# HOW TO COMPLETE THIS TASK
Reproduce, with no changes, the stretch of the records from the very beginning through the line that contains "civili per il".

# MATERIAL SUPPLIED
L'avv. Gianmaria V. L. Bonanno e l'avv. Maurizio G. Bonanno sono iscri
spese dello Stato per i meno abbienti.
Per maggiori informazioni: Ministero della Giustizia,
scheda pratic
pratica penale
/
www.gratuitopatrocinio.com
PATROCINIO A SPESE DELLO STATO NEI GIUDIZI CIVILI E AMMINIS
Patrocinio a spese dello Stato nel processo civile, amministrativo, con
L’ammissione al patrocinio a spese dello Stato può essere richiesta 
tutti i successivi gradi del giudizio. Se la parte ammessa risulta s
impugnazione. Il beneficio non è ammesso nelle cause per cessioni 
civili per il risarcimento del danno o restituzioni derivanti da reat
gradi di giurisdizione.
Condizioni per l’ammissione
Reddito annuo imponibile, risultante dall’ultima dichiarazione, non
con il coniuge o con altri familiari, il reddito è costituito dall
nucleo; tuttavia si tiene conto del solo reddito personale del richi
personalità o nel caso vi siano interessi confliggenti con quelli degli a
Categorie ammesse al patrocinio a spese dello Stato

# RESPONSE
L'avv. Gianmaria V. L. Bonanno e l'avv. Maurizio G. Bonanno sono iscri
spese dello Stato per i meno abbienti.
Per maggiori informazioni: Ministero della Giustizia,
scheda pratic
pratica penale
/
www.gratuitopatrocinio.com
PATROCINIO A SPESE DELLO STATO NEI GIUDIZI CIVILI E AMMINIS
Patrocinio a spese dello Stato nel processo civile, amministrativo, con
L’ammissione al patrocinio a spese dello Stato può essere richiesta 
tutti i successivi gradi del giudizio. Se la parte ammessa risulta s
impugnazione. Il beneficio non è ammesso nelle cause per cessioni 
civili per il risarcimento del danno o restituzioni derivanti da reat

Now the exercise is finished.